Piter menilai, langkah yang diambil masing-masing BUMN dalam melunasi utang berbeda-beda. Ini seperti yang dilakukan BUMN karya yang mana asetnya terlalu banyak. Dengan demikian, penjualan aset dapat menjadi langkah efektif untuk menurunkan rasio utang BUMN karya tersebut.
"Untuk BUMN karya PR utama adalah cash flows (arus kas). Mereka punya aset terlalu banyak. Beban utang terlalu sulit ditutup dengan pendapatan dari aset. Aset harus dikurangi untuk mendapatkan uang mengurangi utang. Ini agar cash flows lebih sehat," ujar Piter.
Hal yang berbeda terjadi di maskapai Tanah Air, Garuda. Akibat kesalahan pengelolaan di era lalu, menurut dia, Garuda terlilit persoalan utang namun minus aset. Ini terjadi akibat kebijakan sewa pesawat yang tidak tepat dan transparan.

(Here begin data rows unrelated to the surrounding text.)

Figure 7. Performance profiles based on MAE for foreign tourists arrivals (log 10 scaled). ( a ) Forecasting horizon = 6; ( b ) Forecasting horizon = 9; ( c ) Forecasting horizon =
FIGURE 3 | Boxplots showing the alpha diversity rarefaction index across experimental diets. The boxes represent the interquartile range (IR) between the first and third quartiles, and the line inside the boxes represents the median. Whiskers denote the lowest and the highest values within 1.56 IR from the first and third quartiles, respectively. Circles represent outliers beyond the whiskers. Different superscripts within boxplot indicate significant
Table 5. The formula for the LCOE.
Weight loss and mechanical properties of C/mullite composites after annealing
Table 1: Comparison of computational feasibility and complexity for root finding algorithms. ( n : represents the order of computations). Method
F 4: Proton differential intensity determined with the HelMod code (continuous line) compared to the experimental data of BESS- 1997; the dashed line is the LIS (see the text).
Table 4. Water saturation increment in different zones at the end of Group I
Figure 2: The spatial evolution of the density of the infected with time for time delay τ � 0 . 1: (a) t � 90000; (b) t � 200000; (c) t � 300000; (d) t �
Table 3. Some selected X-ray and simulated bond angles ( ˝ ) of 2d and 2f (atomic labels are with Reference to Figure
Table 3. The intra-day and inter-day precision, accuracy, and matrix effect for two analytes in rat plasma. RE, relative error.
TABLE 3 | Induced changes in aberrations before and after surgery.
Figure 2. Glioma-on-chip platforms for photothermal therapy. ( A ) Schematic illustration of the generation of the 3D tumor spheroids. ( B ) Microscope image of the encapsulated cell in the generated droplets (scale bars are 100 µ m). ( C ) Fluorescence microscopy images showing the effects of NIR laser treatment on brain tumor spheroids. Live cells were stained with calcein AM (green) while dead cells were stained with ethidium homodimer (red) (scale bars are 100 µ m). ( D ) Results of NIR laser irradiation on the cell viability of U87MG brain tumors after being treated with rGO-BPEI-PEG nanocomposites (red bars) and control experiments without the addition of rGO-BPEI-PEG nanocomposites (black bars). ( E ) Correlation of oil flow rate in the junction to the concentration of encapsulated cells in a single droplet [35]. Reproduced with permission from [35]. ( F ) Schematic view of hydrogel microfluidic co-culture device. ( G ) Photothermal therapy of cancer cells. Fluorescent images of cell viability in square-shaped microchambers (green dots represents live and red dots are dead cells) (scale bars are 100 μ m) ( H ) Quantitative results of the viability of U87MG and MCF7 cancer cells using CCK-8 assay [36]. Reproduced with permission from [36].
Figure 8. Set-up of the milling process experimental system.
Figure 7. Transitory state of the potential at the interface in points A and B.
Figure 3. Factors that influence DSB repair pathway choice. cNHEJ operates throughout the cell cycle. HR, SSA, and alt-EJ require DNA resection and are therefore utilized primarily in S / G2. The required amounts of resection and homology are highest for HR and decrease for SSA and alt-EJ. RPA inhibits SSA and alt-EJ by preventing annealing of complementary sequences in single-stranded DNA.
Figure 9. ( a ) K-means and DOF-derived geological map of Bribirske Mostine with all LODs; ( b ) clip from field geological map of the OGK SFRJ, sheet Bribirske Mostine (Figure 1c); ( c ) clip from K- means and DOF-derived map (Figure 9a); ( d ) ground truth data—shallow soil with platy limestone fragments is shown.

Oleh karenanya langkah efektif adalah tambahan dana yang digunakan untuk restrukturisasi organisasi yang lebih efektif.
"Untuk Garuda, harus ada suntikan modal baru," ujar Piter.
Senada dengan Piter, pengamat korporasi dari Universitas Indonesia Fatimah Ibtisam menilai, rasio utang yang menurun menandakan kinerja positif dalam organisasi BUMN.
Menurut dia, langkah strategis BUMN untuk memperbaiki tata kelola perusahaan akan menjadi kunci peningkatan kinerja BUMN di masa depan.
"Rasio utang yang menurun jadi sinyal yang baik dari BUMN. Ada optimisme positif bahwa kinerja BUMN pasca pandemi ini terus meningkat," ujar Tisam.